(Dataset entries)
________________________________________
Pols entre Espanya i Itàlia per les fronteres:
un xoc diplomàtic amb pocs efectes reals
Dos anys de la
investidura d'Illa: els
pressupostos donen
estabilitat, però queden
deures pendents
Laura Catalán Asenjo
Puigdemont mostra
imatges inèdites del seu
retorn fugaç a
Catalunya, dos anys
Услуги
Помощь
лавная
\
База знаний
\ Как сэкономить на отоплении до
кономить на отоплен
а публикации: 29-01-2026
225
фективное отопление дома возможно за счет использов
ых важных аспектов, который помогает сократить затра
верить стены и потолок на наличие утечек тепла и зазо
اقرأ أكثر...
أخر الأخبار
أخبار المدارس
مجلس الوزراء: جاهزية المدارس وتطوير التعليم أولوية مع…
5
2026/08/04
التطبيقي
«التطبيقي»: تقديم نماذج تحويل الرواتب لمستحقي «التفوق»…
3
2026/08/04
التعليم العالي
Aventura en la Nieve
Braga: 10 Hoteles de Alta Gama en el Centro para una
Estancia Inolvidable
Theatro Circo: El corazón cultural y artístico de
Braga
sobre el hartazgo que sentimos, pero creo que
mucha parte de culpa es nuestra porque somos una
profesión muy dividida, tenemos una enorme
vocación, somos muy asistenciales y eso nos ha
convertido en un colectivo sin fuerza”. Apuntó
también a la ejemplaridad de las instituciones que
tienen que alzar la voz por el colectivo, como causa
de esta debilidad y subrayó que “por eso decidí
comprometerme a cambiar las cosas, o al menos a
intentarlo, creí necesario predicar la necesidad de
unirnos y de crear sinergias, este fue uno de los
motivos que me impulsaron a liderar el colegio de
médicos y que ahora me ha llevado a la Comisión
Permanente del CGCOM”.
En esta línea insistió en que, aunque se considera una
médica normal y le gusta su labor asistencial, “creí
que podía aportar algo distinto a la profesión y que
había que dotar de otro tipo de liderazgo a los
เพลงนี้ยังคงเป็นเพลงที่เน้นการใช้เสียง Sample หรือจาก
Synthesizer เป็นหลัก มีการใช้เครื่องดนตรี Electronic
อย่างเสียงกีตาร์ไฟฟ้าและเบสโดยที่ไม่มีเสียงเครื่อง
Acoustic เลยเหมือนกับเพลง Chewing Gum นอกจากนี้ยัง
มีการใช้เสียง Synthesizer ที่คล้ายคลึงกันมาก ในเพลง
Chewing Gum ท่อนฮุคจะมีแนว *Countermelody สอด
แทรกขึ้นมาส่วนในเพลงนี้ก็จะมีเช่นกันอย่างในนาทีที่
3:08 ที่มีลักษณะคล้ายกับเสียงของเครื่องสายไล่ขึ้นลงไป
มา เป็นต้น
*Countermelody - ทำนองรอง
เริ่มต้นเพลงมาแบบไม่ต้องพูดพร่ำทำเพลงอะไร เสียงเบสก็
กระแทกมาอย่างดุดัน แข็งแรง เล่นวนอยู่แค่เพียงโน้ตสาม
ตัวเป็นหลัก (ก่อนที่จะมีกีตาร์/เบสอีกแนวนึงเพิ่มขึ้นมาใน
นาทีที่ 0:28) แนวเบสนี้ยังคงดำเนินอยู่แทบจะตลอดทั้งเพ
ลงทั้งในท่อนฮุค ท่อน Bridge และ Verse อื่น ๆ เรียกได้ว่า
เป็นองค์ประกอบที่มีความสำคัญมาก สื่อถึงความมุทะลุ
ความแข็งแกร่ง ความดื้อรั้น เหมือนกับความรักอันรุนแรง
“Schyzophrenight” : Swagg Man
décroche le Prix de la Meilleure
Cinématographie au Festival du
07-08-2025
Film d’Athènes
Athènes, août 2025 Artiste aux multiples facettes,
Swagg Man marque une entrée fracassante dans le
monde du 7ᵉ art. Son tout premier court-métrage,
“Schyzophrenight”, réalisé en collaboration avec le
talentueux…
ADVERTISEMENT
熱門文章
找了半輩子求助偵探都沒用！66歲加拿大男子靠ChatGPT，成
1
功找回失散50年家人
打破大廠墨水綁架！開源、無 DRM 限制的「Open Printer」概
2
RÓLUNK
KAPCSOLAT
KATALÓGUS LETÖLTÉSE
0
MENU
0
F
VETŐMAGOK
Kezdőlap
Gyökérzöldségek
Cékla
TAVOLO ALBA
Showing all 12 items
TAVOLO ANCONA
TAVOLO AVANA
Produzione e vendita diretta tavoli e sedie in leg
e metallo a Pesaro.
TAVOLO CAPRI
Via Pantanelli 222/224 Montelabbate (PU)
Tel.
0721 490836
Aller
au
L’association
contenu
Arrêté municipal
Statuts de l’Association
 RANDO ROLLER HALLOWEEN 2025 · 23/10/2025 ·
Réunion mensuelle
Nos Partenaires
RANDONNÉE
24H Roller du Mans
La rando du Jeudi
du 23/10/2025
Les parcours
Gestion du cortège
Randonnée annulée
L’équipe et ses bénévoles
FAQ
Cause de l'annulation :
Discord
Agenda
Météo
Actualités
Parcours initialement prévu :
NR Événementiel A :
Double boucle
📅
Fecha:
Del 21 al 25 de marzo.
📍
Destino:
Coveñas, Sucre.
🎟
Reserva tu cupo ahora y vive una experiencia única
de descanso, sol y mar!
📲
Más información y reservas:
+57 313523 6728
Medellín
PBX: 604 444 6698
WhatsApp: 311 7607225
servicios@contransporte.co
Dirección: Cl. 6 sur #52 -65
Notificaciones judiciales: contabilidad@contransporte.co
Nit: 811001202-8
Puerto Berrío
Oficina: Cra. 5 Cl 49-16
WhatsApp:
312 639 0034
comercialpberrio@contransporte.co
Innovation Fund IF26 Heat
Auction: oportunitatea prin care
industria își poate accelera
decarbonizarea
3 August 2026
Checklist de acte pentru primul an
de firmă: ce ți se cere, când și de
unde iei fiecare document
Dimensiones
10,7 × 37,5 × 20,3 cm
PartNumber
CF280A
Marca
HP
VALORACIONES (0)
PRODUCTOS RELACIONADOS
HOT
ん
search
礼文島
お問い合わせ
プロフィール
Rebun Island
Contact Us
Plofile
________________________________________
### What the exercise asks
If a line of the data above holds the string "التطبيقي", count it, then give only the final number.

### Task output
2